**YOUR OBJECTIVE**: Convert the material below into a two-column CSV with the headers request and answer, one row for each request. Put the request text and its answer each in a single quoted field with line breaks replaced by spaces, and leave out the pictures.

-------- PROVIDED RECORDS --------

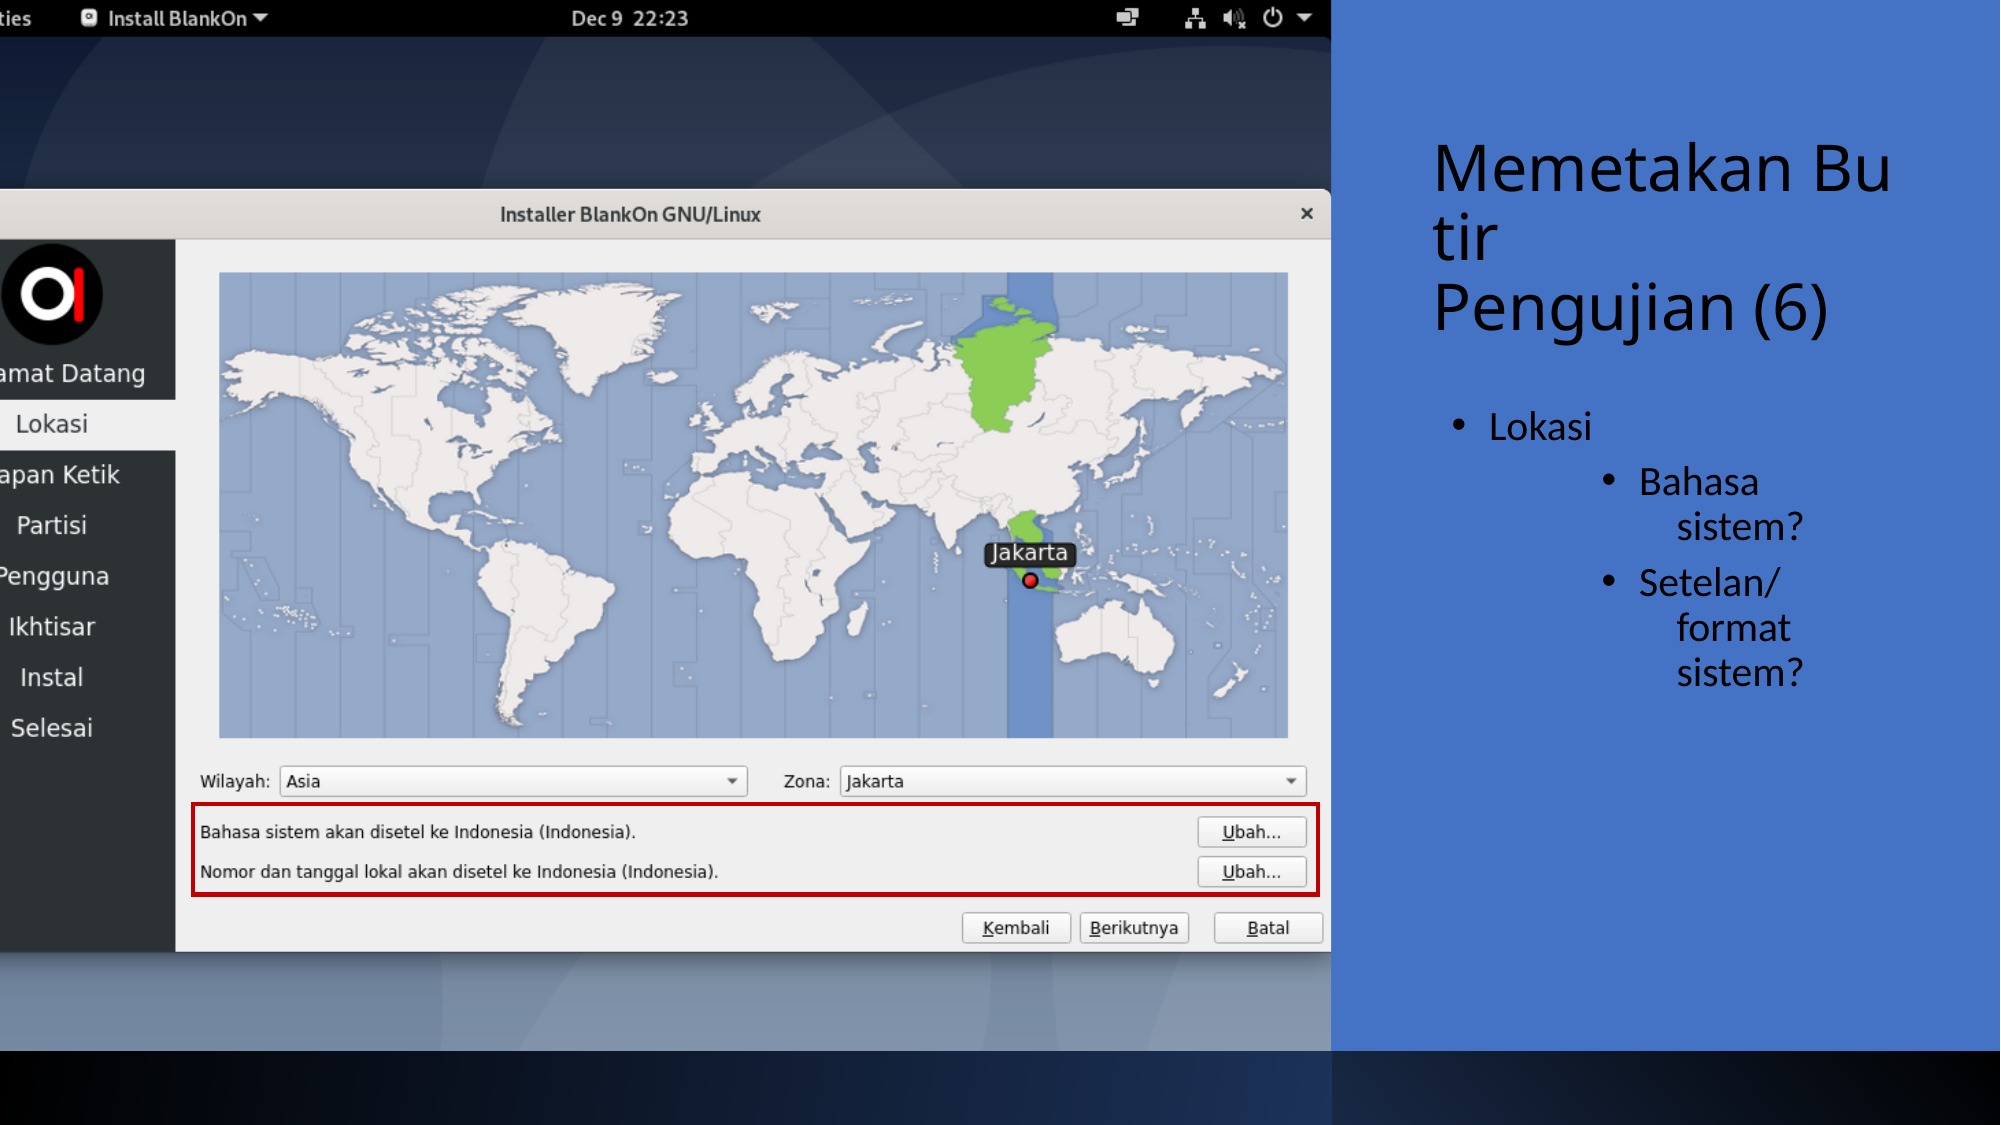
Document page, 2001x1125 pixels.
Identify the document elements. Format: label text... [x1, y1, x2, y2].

list Lokasi Bahasa sistem? Setelan/format sistem? [1417, 396, 1901, 978]
title Memetakan Butir Pengujian (6) [1417, 80, 1926, 352]
picture [0, 0, 1332, 1051]
text_box [0, 0, 2000, 1125]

--------

**THE OUTPUT**:
request,answer
"Document page, 2001x1125 pixels. Identify the document elements. Format: label text... [x1, y1, x2, y2].","list Lokasi Bahasa sistem? Setelan/format sistem? [1417, 396, 1901, 978] title Memetakan Butir Pengujian (6) [1417, 80, 1926, 352] picture [0, 0, 1332, 1051] text_box [0, 0, 2000, 1125]"